**文字片段**
════════════════

而就在50年代,除了反托拉斯法,好萊塢還迎來了一個
新的敵人:電視機。
1950年,美國就賣出了730萬臺電視,直接導致有電視家庭的
觀影次數下降20-30%,
此後5年電視銷量從未低於500萬臺,美國觀影人數在二戰後也是一路下跌。
1930-2000年美國觀影人口比例
日漸豐富的電視節目倒逼電影公司,必須提供一些
電視上看不到的娛樂節目:壯觀的、大場面
的傳奇作品。
就像迪士尼電影製片廠主席阿蘭·霍恩說的:
“即使是最忠實的影迷,一週也就至多看一部電影而已,所以得
確保他們看的就是你製作的那一部。”
在之後的幾十年中,好萊塢電影越來越集中於大成本製作,
不斷想出各種方法來區別於電視,
吸引觀眾:立體聲、3D、寬熒幕、IMAX……
而明星放棄了跟電影公司的“賣身契”以後,更多采用經紀人模式,
頭部藝人片酬水漲船高,
直逼千萬美金/部的級別。
所以和打捆賣電影時可以投拍中小製作電影不同,從20世紀下半葉開始,大製作的好萊塢變得
越來越“輸不起”。
單部電影的投資增大,而收益卻時好時壞——“在好萊塢,沒有人能料事如神(nobody knows anything)。”
這時候就得算筆賬了:
假如你有10個億,
你是投100部電影,每部投1000萬,還是隻投5部,每部砸2個億呢?
有人說“不要把雞蛋都放在一個籃子裡吧”,分散著來。
錯!
好萊塢的“成功經驗”告訴我們,你應該選後者,
投大片。
一位華納高管談及公司策略時曾指出:
“華納兄弟決定每年製作4-5部
有望賺10億美元
的電影。”
為什麼呢?因為歷史規律告訴他們,
電影的成本-收益圖
會是這樣的分佈:
成本越高的頭部,越有可能實現高收益;而後面的
小製作電影,大部分都是虧錢,
或者略有盈餘。
這是華納電影2007-2011年間投拍的電影:
越靠右的電影
投資越大,
而你能清楚地看到,他們更容易靠上,
實現超高票房。
華納前25%的電影,能佔到50%以上的成本,卻能帶來超過60%的盈餘。
而為了製作大片,好萊塢的電影工業體系日漸精細化、流程化,
這裡當然有很多值得中國電影人借鑑學習的一面
。
但與此同時,過於模式化、流程化的創作,也讓他們一路發展到
刻板僵化
的地步。
美國《名利場》雜誌記者去片場探班,跟演員聊天的時候,看到他
肩膀上落了幾滴雨水,
幫他隨手撣落了一下,結果一個工作人員衝過來跟記者急眼了:
“這不是你的活兒,是我的!”
這個片場人員一天的工作就是
給演員的衣服除雨。
即便到了電影製片方的高層,好萊塢同樣死板。

════════════════

資料集條目
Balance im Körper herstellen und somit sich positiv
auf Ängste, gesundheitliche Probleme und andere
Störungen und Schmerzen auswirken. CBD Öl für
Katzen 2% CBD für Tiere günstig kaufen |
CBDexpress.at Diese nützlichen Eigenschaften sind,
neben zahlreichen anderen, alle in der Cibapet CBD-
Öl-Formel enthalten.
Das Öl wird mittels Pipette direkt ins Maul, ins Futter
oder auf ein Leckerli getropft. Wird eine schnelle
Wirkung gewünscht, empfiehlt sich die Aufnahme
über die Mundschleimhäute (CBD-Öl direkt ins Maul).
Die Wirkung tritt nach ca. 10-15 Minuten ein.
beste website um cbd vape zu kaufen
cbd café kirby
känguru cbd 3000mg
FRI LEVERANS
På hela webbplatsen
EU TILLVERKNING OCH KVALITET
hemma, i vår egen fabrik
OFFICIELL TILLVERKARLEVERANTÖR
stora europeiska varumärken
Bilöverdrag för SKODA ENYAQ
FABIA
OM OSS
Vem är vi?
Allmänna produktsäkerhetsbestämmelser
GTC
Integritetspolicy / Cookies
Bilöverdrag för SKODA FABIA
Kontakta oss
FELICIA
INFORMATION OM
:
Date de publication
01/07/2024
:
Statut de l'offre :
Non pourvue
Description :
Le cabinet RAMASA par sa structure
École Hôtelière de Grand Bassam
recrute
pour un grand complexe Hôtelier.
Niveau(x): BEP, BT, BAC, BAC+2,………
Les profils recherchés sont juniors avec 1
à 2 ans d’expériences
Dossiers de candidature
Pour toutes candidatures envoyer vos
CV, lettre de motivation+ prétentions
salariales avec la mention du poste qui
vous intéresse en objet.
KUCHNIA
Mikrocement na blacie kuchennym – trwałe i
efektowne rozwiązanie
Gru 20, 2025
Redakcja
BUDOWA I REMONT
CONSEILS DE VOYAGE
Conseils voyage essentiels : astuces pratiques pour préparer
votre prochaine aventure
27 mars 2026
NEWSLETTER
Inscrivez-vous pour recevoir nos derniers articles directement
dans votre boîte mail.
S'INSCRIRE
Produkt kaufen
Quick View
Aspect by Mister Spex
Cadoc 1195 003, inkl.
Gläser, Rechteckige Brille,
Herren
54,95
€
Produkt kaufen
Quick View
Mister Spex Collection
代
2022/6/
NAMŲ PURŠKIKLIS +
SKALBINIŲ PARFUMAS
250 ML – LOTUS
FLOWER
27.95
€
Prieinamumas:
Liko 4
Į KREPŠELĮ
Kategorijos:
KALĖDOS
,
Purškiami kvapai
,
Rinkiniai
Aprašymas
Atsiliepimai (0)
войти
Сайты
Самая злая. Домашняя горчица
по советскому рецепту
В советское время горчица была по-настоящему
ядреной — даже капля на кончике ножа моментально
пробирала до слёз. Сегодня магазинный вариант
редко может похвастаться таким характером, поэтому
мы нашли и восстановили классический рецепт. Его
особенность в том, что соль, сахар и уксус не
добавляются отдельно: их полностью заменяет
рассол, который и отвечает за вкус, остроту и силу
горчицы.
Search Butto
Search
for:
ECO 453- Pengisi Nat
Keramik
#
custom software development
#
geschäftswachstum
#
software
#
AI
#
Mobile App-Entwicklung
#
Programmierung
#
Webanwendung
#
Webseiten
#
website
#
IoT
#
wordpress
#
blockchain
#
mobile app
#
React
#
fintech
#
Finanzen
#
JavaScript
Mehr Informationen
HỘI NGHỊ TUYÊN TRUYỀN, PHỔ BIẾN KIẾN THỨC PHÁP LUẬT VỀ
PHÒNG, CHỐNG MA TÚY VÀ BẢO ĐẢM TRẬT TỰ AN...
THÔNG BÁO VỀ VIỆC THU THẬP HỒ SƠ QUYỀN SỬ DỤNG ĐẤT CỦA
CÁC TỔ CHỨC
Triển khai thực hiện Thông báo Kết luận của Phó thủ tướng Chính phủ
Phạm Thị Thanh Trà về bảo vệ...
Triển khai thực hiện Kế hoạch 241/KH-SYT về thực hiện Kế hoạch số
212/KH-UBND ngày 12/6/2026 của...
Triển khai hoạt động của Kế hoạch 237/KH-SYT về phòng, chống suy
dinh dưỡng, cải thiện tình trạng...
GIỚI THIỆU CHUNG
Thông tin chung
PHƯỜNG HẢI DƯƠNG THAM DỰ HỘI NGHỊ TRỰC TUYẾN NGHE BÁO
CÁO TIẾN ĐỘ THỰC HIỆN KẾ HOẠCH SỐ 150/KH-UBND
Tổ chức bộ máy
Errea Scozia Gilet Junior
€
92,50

════════════════

**你的任務**
a - 根據好萊塢的那段文字,美國在1950年賣出了多少臺電視?
b - 請接續好萊塢的那段文字,從最後一句之後往下寫。
這些條目與好萊塢的那段文字毫無關聯。

**已解問題**
a - 730萬臺。

b -
比如華納公司審讀一部全球發行的電影劇本,第一個人就數頁數,按標準格式
110-130頁
(110-130分鐘),過長過短的直接扔掉,就跟扔簡歷一樣;
然後數男女一號,
到沒到75場戲,
沒到直接扔;
然後交給下一個人審劇本,調資料查型別,看同類電影(比如動作喜劇片)
最近三年的票房
資料,是不是逐年上升,票房下行直接扔;
然後下一個人負責數events(事件),全片必須是
40-60個事件轉折
,
多了少了直接扔;
諸如此類的複雜流程走完,劇本才會交到副總裁手裡,決定拍不拍。
而一部好電影,但凡
不符合上述任何一項,
根本送不到決策層的手裡,就已經被扔進了垃圾堆。
我們看到的美國大片之所以時長、節奏、轉折近似,就是這麼來的。
在這樣的體制下,好萊塢漸漸分化成兩種電影:
商業大片,獨立電影。
到21世紀初,中小成本的電影依然可以做,對各家公司來說,它們分散在全年檔期中,對大片形成了很好的補充,
即使賠了也輸得起,
搞不好做一個藝術電影出來,還能拿奧斯卡,何樂不為?
但是隨著一家電影公司的崛起,這樣的日子都變成了奢望。
它本不在八大公司的名單中,卻在今天成了好萊塢一手遮天的力量——
迪士尼。
2
迪士尼越大,好萊塢越慫
2006年,
74億美金收購皮克斯,
拿下《玩具總動員》《海底總動員》《飛屋環遊記》等;
2009年,
42億美金收購漫威,
拿下《復仇者聯盟》乃至整個漫威電影宇宙;
2012年,
41億美金收購盧卡斯影業,
拿下《星球大戰》系列;
2019年,
斥巨資713億美金收購21世紀福克斯,
拿下《X戰警》系列等。
有一首歌叫“大餅卷一切”,用來形容
迪士尼
似乎並不為過。
迪士尼的瘋狂併購,對好萊塢到底是好是壞?
平心而論,迪士尼,尤其是旗下的漫威,其實在十年前,給好萊塢帶來了一盒
“速效救心丸”。
因為迪士尼給好萊塢幾大公司展示了一個幾乎“穩賺不賠”的商業模式。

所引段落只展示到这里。